04/03/2008 | postato da: Maurizio G. De Bonis | Commenti 12

Brevi appunti sull’ultimo film di Joel e Ethan Coen, da poco uscito nel circuito della sale italiane. Non mi soffermerò più di tanto sulla vittoria del Premio Oscar. Come spesso dico, vincere un Oscar è un infortunio professionale che prima o poi capita a tutti i grandi registi. Solo alcuni, nella storia del cinema ne sono rimasti fuori. Dico infortunio, poiché l’Oscar è un premio che non ha a che fare con il cinema in sé ma con l’industria del cinema. Il fatto è che a volte questo infortunio capita anche con opere di altissimo interesse, addirittura con capolavori. E ciò può confondere le idee del pubblico, il quale può cadere vittima di corto circuito interpretativo. Così può avvenire che gli spettatori, con Non è un paese per vecchi, possano credere di andare a vedere un film da Oscar e invece si ritrovino a che fare con una pellicola coltissima, raffinata e addirittura ideologica. In tal senso, rabbrividisco quando leggo che Non è un paese per vecchi sia semplicemente una sorta di rivisitazione del western o del thriller. Ridurre questo capolavoro a una mera re-impostazione dei generi cinematografici mi sembra troppo riduttivo.

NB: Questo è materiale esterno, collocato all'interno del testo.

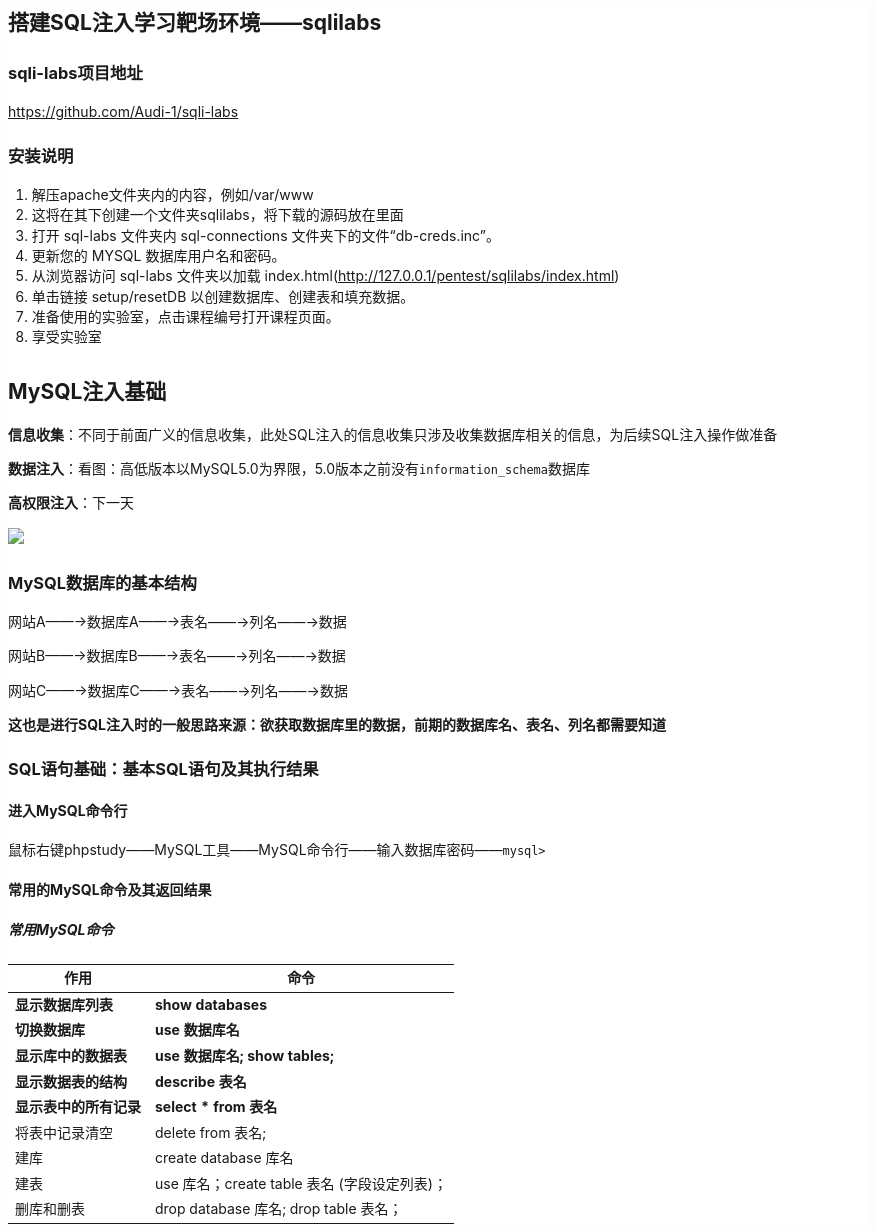 
## 搭建SQL注入学习靶场环境——sqlilabs

### sqli-labs项目地址

https://github.com/Audi-1/sqli-labs

### 安装说明

1. 解压apache文件夹内的内容，例如/var/www
2. 这将在其下创建一个文件夹sqlilabs，将下载的源码放在里面
3. 打开 sql-labs 文件夹内 sql-connections 文件夹下的文件“db-creds.inc”。
4. 更新您的 MYSQL 数据库用户名和密码。
5. 从浏览器访问 sql-labs 文件夹以加载 index.html(http://127.0.0.1/pentest/sqlilabs/index.html)
6. 单击链接 setup/resetDB 以创建数据库、创建表和填充数据。
7. 准备使用的实验室，点击课程编号打开课程页面。
8. 享受实验室

## MySQL注入基础

**信息收集**：不同于前面广义的信息收集，此处SQL注入的信息收集只涉及收集数据库相关的信息，为后续SQL注入操作做准备

**数据注入**：看图：高低版本以MySQL5.0为界限，5.0版本之前没有`information_schema`数据库

**高权限注入**：下一天

![](https://gitee.com/YatJay/image/raw/master/img/202201302156095.png)

### MySQL数据库的基本结构

网站A——→数据库A——→表名——→列名——→数据

网站B——→数据库B——→表名——→列名——→数据

网站C——→数据库C——→表名——→列名——→数据

**这也是进行SQL注入时的一般思路来源：欲获取数据库里的数据，前期的数据库名、表名、列名都需要知道**

### SQL语句基础：基本SQL语句及其执行结果

#### 进入MySQL命令行

鼠标右键phpstudy——MySQL工具——MySQL命令行——输入数据库密码——`mysql>`

#### 常用的MySQL命令及其返回结果

##### 常用MySQL命令

| 作用                   | 命令                                         |
| ---------------------- | -------------------------------------------- |
| **显示数据库列表**     | **show databases**                           |
| **切换数据库**         | **use 数据库名**                             |
| **显示库中的数据表**   | **use 数据库名;  show tables;**              |
| **显示数据表的结构**   | **describe 表名**                            |
| **显示表中的所有记录** | **select * from 表名**                       |
| 将表中记录清空         | delete from 表名;                            |
| 建库                   | create database 库名                         |
| 建表                   | use 库名；create table 表名 (字段设定列表)； |
| 删库和删表             | drop database 库名;    drop table 表名；     |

Non è un paese per vecchi è un film della maturità. I Coen hanno ripulito il loro stile, smussato certi angoli, reso il loro cinema chiarissimo pur continuando a lavorare su allegorie visive e narrative. È anche un metafilm, una sorta di seminario visivo di storia del cinema, nel quale le lezioni di Welles, Hitchcock, Wenders, Lynch, vengono ricollocate in un tessuto espressivo nell’ambito del quale non si racconta semplicemente una storia; si allude invece al destino di un paese e di una nazione attraverso le poetiche espressive di grandi maestri del cinema passato e contemporaneo. Non è un paese per vecchi è un film che rielabora il cinema di ieri (anche recente) ma che guarda al futuro. È un lungometraggio moderno proprio perché poggia solidamente sulla storia della cinematografia e allo stesso tempo  fugge in avanti. Così, mi permetto civilmente di non essere d’accordo con il mio amico e collega di redazione Giovanni Romani quando nella sua recensione su Cinema.it scrive: “ se Non è un paese per vecchi fosse stato diretto da Pinco Pallo il giudizio sarrebbe stato entusiastico. Ma poiché l’hanno realizzato gli autori di Blood Simple, Crocevia della morte e Fargo, forse era lecito attendersi qualcosa in più”. Il fatto è che quel qualcosa in più di cui parla Giovanni Romani è per me rintracciabile proprio in quella chiara sottrazione espressiva e linguistica messa in atto dai fratelli Coen. Non è un paese per vecchi è perfetto ed essenziale, affilato come una lama di coltello, cupo come un incubo estremamente realistico. Spero che Giovanni, che ho sempre stimato come critico e che leggo sempre con grande piacere, voglia democraticamente dibattere con me su questo ultimo film e che magari si uniscano alla discussione anche gli altri amici di cinema.it e ogni singolo lettore che abbia voglia e tempo di farlo.